**CHALLENGE**: Gather every line in the material below that contains the string "gradientDirection", and copy each of those lines out in full.

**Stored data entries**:
• • •
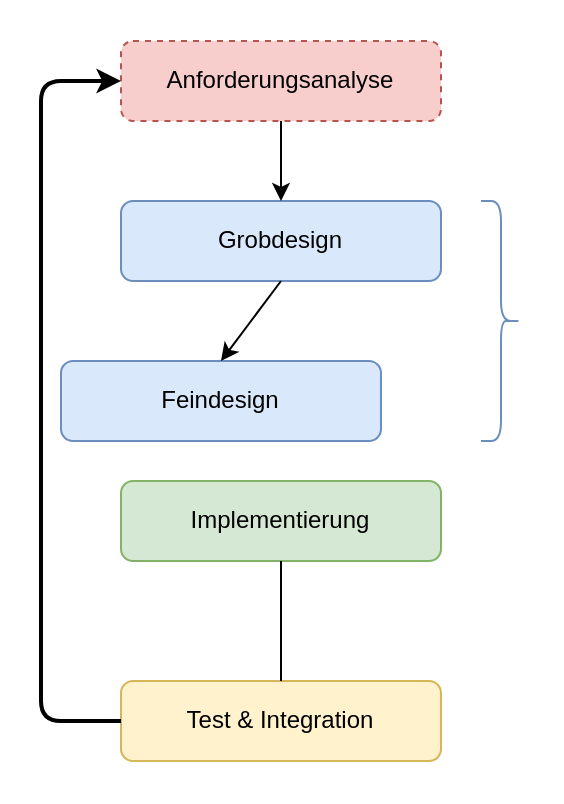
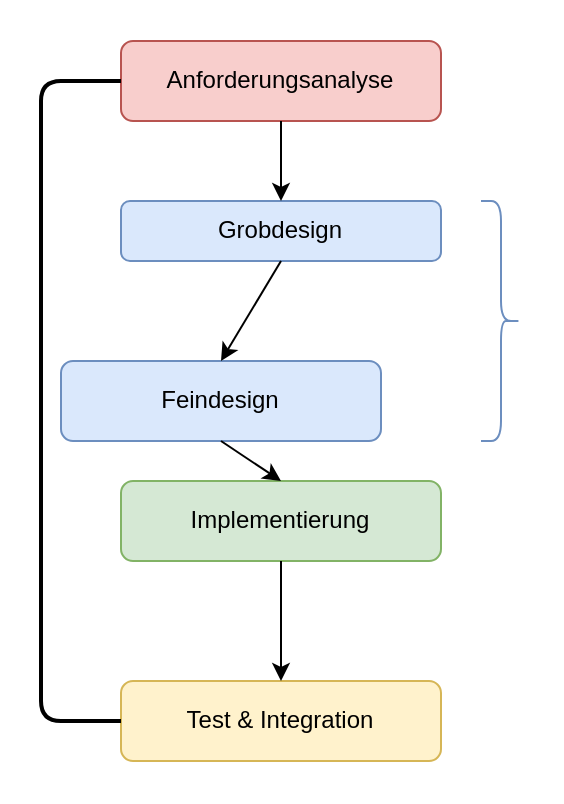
  <mxCell id="0" />
  <mxCell id="1" parent="0" />
- <mxCell id="2" value="Anforderungsanalyse" style="rounded=1;whiteSpace=wrap;html=1;fillColor=#f8cecc;strokeColor=#b85450;gradientDirection=south;dashed=1;" vertex="1" parent="1"><mxGeometry x="60" y="20" width="160" height="40" as="geometry" /></mxCell>
- <mxCell id="3" value="Grobdesign" style="rounded=1;whiteSpace=wrap;html=1;fillColor=#dae8fc;strokeColor=#6c8ebf;" vertex="1" parent="1"><mxGeometry x="60" y="100" width="160" height="40" as="geometry" /></mxCell>
+ <mxCell id="2" value="Anforderungsanalyse" style="rounded=1;whiteSpace=wrap;html=1;fillColor=#f8cecc;strokeColor=#b85450;gradientDirection=south;" vertex="1" parent="1"><mxGeometry x="60" y="20" width="160" height="40" as="geometry" /></mxCell>
+ <mxCell id="3" value="Grobdesign" style="rounded=1;whiteSpace=wrap;html=1;fillColor=#dae8fc;strokeColor=#6c8ebf;" vertex="1" parent="1"><mxGeometry x="60" y="100" width="160" height="30" as="geometry" /></mxCell>
  <mxCell id="4" value="Feindesign" style="rounded=1;whiteSpace=wrap;html=1;fillColor=#dae8fc;strokeColor=#6c8ebf;" vertex="1" parent="1"><mxGeometry x="30" y="180" width="160" height="40" as="geometry" /></mxCell>
  <mxCell id="5" value="Implementierung" style="rounded=1;whiteSpace=wrap;html=1;fillColor=#d5e8d4;strokeColor=#82b366;" vertex="1" parent="1"><mxGeometry x="60" y="240" width="160" height="40" as="geometry" /></mxCell>
  <mxCell id="6" value="Test &amp;amp; Integration" style="rounded=1;whiteSpace=wrap;html=1;fillColor=#fff2cc;strokeColor=#d6b656;" vertex="1" parent="1"><mxGeometry x="60" y="340" width="160" height="40" as="geometry" /></mxCell>
  <mxCell id="7" value="" style="endArrow=classic;html=1;exitX=0.5;exitY=1;exitDx=0;exitDy=0;entryX=0.5;entryY=0;entryDx=0;entryDy=0;" edge="1" parent="1" source="2" target="3"><mxGeometry width="50" height="50" relative="1" as="geometry"><mxPoint x="320" y="250" as="sourcePoint" /><mxPoint x="140" y="100" as="targetPoint" /></mxGeometry></mxCell>
  <mxCell id="8" value="" style="endArrow=classic;html=1;exitX=0.5;exitY=1;exitDx=0;exitDy=0;entryX=0.5;entryY=0;entryDx=0;entryDy=0;" edge="1" parent="1" source="3" target="4"><mxGeometry width="50" height="50" relative="1" as="geometry"><mxPoint x="150" y="70" as="sourcePoint" /><mxPoint x="180" y="180" as="targetPoint" /></mxGeometry></mxCell>
- <mxCell id="10" value="" style="endArrow=none;html=1;exitX=0.5;exitY=1;exitDx=0;exitDy=0;entryX=0.5;entryY=0;entryDx=0;entryDy=0;" edge="1" parent="1" source="5" target="6"><mxGeometry width="50" height="50" relative="1" as="geometry"><mxPoint x="170" y="90" as="sourcePoint" /><mxPoint x="170" y="130" as="targetPoint" /></mxGeometry></mxCell>
+ <mxCell id="9" value="" style="endArrow=classic;html=1;exitX=0.5;exitY=1;exitDx=0;exitDy=0;entryX=0.5;entryY=0;entryDx=0;entryDy=0;" edge="1" parent="1" source="4" target="5"><mxGeometry width="50" height="50" relative="1" as="geometry"><mxPoint x="160" y="80" as="sourcePoint" /><mxPoint x="160" y="120" as="targetPoint" /></mxGeometry></mxCell>
+ <mxCell id="10" value="" style="endArrow=classic;html=1;exitX=0.5;exitY=1;exitDx=0;exitDy=0;entryX=0.5;entryY=0;entryDx=0;entryDy=0;" edge="1" parent="1" source="5" target="6"><mxGeometry width="50" height="50" relative="1" as="geometry"><mxPoint x="170" y="90" as="sourcePoint" /><mxPoint x="170" y="130" as="targetPoint" /></mxGeometry></mxCell>
  <mxCell id="11" value="" style="shape=curlyBracket;whiteSpace=wrap;html=1;rounded=1;flipH=1;align=left;fillColor=#dae8fc;strokeColor=#6c8ebf;" vertex="1" parent="1"><mxGeometry x="240" y="100" width="20" height="120" as="geometry" /></mxCell>
- <mxCell id="12" value="" style="endArrow=classic;html=1;exitX=0;exitY=0.5;exitDx=0;exitDy=0;entryX=0;entryY=0.5;entryDx=0;entryDy=0;strokeWidth=2;" edge="1" parent="1" source="6" target="2"><mxGeometry width="50" height="50" relative="1" as="geometry"><mxPoint x="150" y="310" as="sourcePoint" /><mxPoint x="150" y="350" as="targetPoint" /><Array as="points"><mxPoint x="20" y="360" /><mxPoint x="20" y="40" /></Array></mxGeometry></mxCell>
+ <mxCell id="12" value="" style="endArrow=none;html=1;exitX=0;exitY=0.5;exitDx=0;exitDy=0;entryX=0;entryY=0.5;entryDx=0;entryDy=0;strokeWidth=2;" edge="1" parent="1" source="6" target="2"><mxGeometry width="50" height="50" relative="1" as="geometry"><mxPoint x="150" y="310" as="sourcePoint" /><mxPoint x="150" y="350" as="targetPoint" /><Array as="points"><mxPoint x="20" y="360" /><mxPoint x="20" y="40" /></Array></mxGeometry></mxCell>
• • •
**THE SOLUTION**:
- <mxCell id="2" value="Anforderungsanalyse" style="rounded=1;whiteSpace=wrap;html=1;fillColor=#f8cecc;strokeColor=#b85450;gradientDirection=south;dashed=1;" vertex="1" parent="1"><mxGeometry x="60" y="20" width="160" height="40" as="geometry" /></mxCell>
+ <mxCell id="2" value="Anforderungsanalyse" style="rounded=1;whiteSpace=wrap;html=1;fillColor=#f8cecc;strokeColor=#b85450;gradientDirection=south;" vertex="1" parent="1"><mxGeometry x="60" y="20" width="160" height="40" as="geometry" /></mxCell>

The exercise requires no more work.